TASK MATERIAL section start
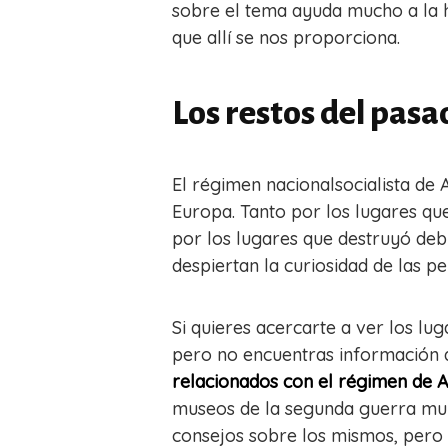
sobre el tema ayuda mucho a la h
que allí se nos proporciona.
Los restos del pas
El régimen nacionalsocialista de
Europa. Tanto por los lugares q
por los lugares que destruyó deb
despiertan la curiosidad de las pe
Si quieres acercarte a ver los lug
pero no encuentras información d
relacionados con el régimen de A
museos de la segunda guerra mun
consejos sobre los mismos, pero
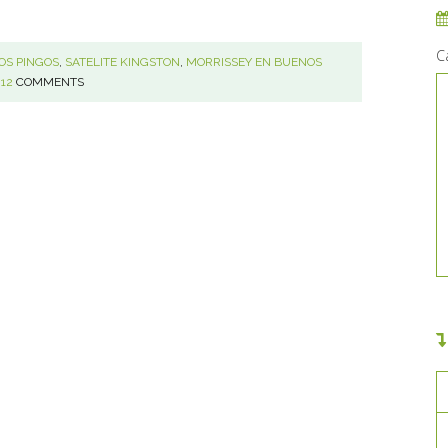
C
OS PINGOS
,
SATELITE KINGSTON
,
MORRISSEY EN BUENOS
12
COMMENTS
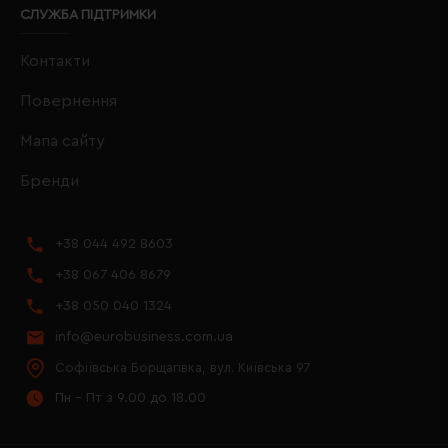
СЛУЖБА ПІДТРИМКИ
Контакти
Повернення
Мапа сайту
Бренди
+38 044 492 8603
+38 067 406 8679
+38 050 040 1324
info@eurobusiness.com.ua
Софіївська Борщагівка, вул. Київська 97
Пн - Пт з 9.00 до 18.00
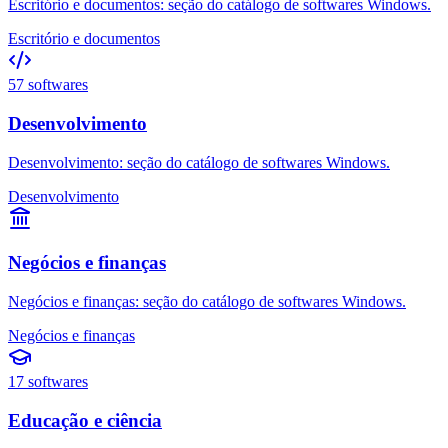
Escritório e documentos: seção do catálogo de softwares Windows.
Escritório e documentos
57
softwares
Desenvolvimento
Desenvolvimento: seção do catálogo de softwares Windows.
Desenvolvimento
Negócios e finanças
Negócios e finanças: seção do catálogo de softwares Windows.
Negócios e finanças
17
softwares
Educação e ciência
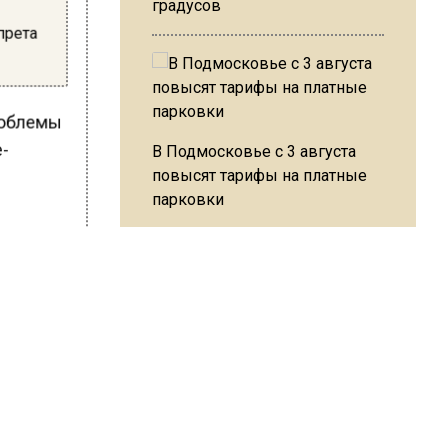
градусов
е
прета
проблемы
е-
В Подмосковье с 3 августа
повысят тарифы на платные
парковки
м с
 Антон
.
Из-за ливня и грозы в Москве
могут отменить рейсы
сть
вку
е — на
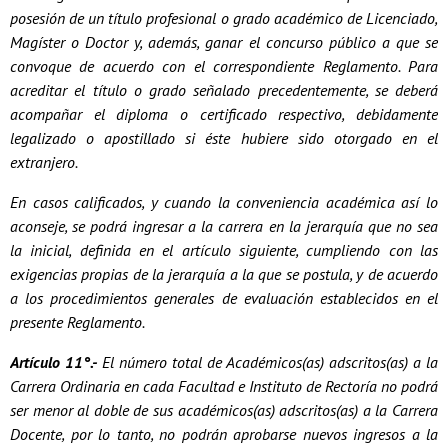
posesión de un título profesional o grado académico de Licenciado,
Magíster o Doctor y, además, ganar el concurso público a que se
convoque de acuerdo con el correspondiente Reglamento. Para
acreditar el título o grado señalado precedentemente, se deberá
acompañar el diploma o certificado respectivo, debidamente
legalizado o apostillado si éste hubiere sido otorgado en el
extranjero.
En casos calificados, y cuando la conveniencia académica así lo
aconseje, se podrá ingresar a la carrera en la jerarquía que no sea
la inicial, definida en el artículo siguiente, cumpliendo con las
exigencias propias de la jerarquía a la que se postula, y de acuerdo
a los procedimientos generales de evaluación establecidos en el
presente Reglamento.
Artículo 11°.-
El número total de Académicos(as) adscritos(as) a la
Carrera Ordinaria en cada Facultad e Instituto de Rectoría no podrá
ser menor al doble de sus académicos(as) adscritos(as) a la Carrera
Docente, por lo tanto, no podrán aprobarse nuevos ingresos a la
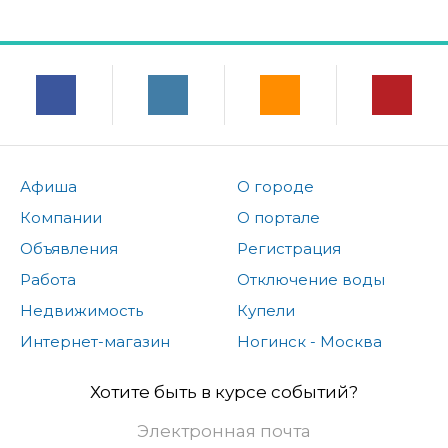
Афиша
О городе
Компании
О портале
Объявления
Регистрация
Работа
Отключение воды
Недвижимость
Купели
Интернет-магазин
Ногинск - Москва
Хотите быть в курсе событий?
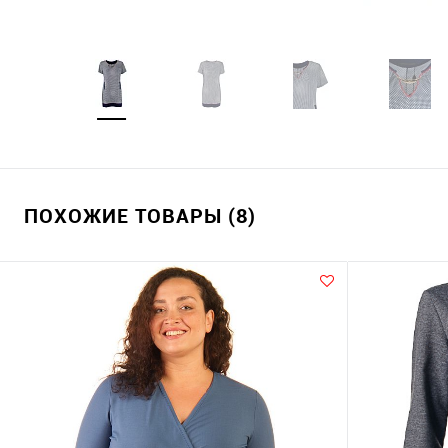
ПОХОЖИЕ ТОВАРЫ (8)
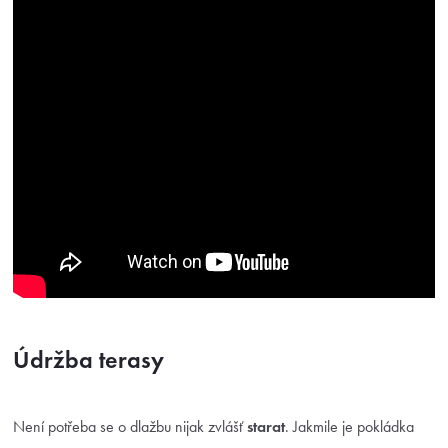
Údržba terasy
Není potřeba se o dlažbu nijak zvlášť
starat
. Jakmile je pokládka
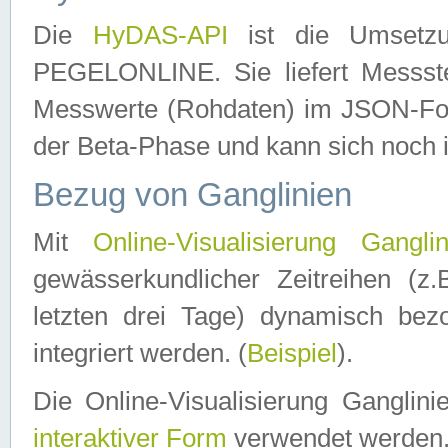
Die
HyDAS-API
ist die Umset
PEGELONLINE. Sie liefert Messste
Messwerte (Rohdaten) im JSON-Forma
der Beta-Phase und kann sich noch 
Bezug von Ganglinien
Mit
Online-Visualisierung Ganglin
gewässerkundlicher Zeitreihen (z
letzten drei Tage) dynamisch be
integriert werden. (
Beispiel
).
Die Online-Visualisierung Ganglin
interaktiver Form
verwendet werden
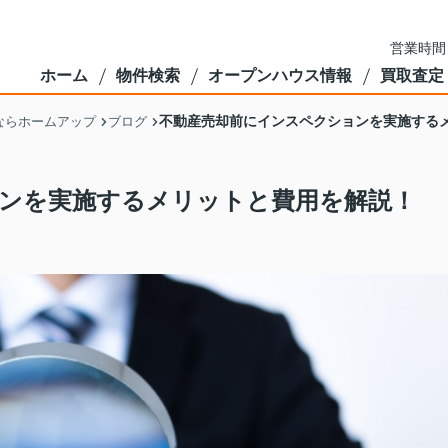
営業時間
ホーム
物件検索
オープンハウス情報
買取査定
不動産売却前にインスペクションを実施する
ならホームアップ
ブログ
ンを実施するメリットと費用を解説！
TASK MATERIAL section end
_TASK DETAILS_
The listing is to be reproduced in full and exactly, except that its pictures are to be dropped.

_RESULT_
sobre el tema ayuda mucho a la h
que allí se nos proporciona.
Los restos del pas
El régimen nacionalsocialista de
Europa. Tanto por los lugares q
por los lugares que destruyó deb
despiertan la curiosidad de las pe
Si quieres acercarte a ver los lug
pero no encuentras información d
relacionados con el régimen de A
museos de la segunda guerra mun
consejos sobre los mismos, pero
C
OS PINGOS
,
SATELITE KINGSTON
,
MORRISSEY EN BUENOS
12
COMMENTS
СЛУЖБА ПІДТРИМКИ
Контакти
Повернення
Мапа сайту
Бренди
+38 044 492 8603
+38 067 406 8679
+38 050 040 1324
info@eurobusiness.com.ua
Софіївська Борщагівка, вул. Київська 97
Пн - Пт з 9.00 до 18.00
Escritório e documentos: seção do catálogo de softwares Windows.
Escritório e documentos
57
softwares
Desenvolvimento
Desenvolvimento: seção do catálogo de softwares Windows.
Desenvolvimento
Negócios e finanças
Negócios e finanças: seção do catálogo de softwares Windows.
Negócios e finanças
17
softwares
Educação e ciência
градусов
е
прета
проблемы
е-
В Подмосковье с 3 августа
повысят тарифы на платные
парковки
м с
 Антон
.
Из-за ливня и грозы в Москве
могут отменить рейсы
сть
вку
е — на
posesión de un título profesional o grado académico de Licenciado,
Magíster o Doctor y, además, ganar el concurso público a que se
convoque de acuerdo con el correspondiente Reglamento. Para
acreditar el título o grado señalado precedentemente, se deberá
acompañar el diploma o certificado respectivo, debidamente
legalizado o apostillado si éste hubiere sido otorgado en el
extranjero.
En casos calificados, y cuando la conveniencia académica así lo
aconseje, se podrá ingresar a la carrera en la jerarquía que no sea
la inicial, definida en el artículo siguiente, cumpliendo con las
exigencias propias de la jerarquía a la que se postula, y de acuerdo
a los procedimientos generales de evaluación establecidos en el
presente Reglamento.
Artículo 11°.-
El número total de Académicos(as) adscritos(as) a la
Carrera Ordinaria en cada Facultad e Instituto de Rectoría no podrá
ser menor al doble de sus académicos(as) adscritos(as) a la Carrera
Docente, por lo tanto, no podrán aprobarse nuevos ingresos a la
Афиша
О городе
Компании
О портале
Объявления
Регистрация
Работа
Отключение воды
Недвижимость
Купели
Интернет-магазин
Ногинск - Москва
Хотите быть в курсе событий?
ПОХОЖИЕ ТОВАРЫ (8)
Údržba terasy
Není potřeba se o dlažbu nijak zvlášť
starat
. Jakmile je pokládka
Die
HyDAS-API
ist die Umset
PEGELONLINE. Sie liefert Messste
Messwerte (Rohdaten) im JSON-Forma
der Beta-Phase und kann sich noch 
Bezug von Ganglinien
Mit
Online-Visualisierung Ganglin
gewässerkundlicher Zeitreihen (z
letzten drei Tage) dynamisch be
integriert werden. (
Beispiel
).
Die Online-Visualisierung Ganglin
interaktiver Form
verwendet werden
営業時間
ホーム
物件検索
オープンハウス情報
買取査定
不動産売却前にインスペクションを実施する
ならホームアップ
ブログ
ンを実施するメリットと費用を解説！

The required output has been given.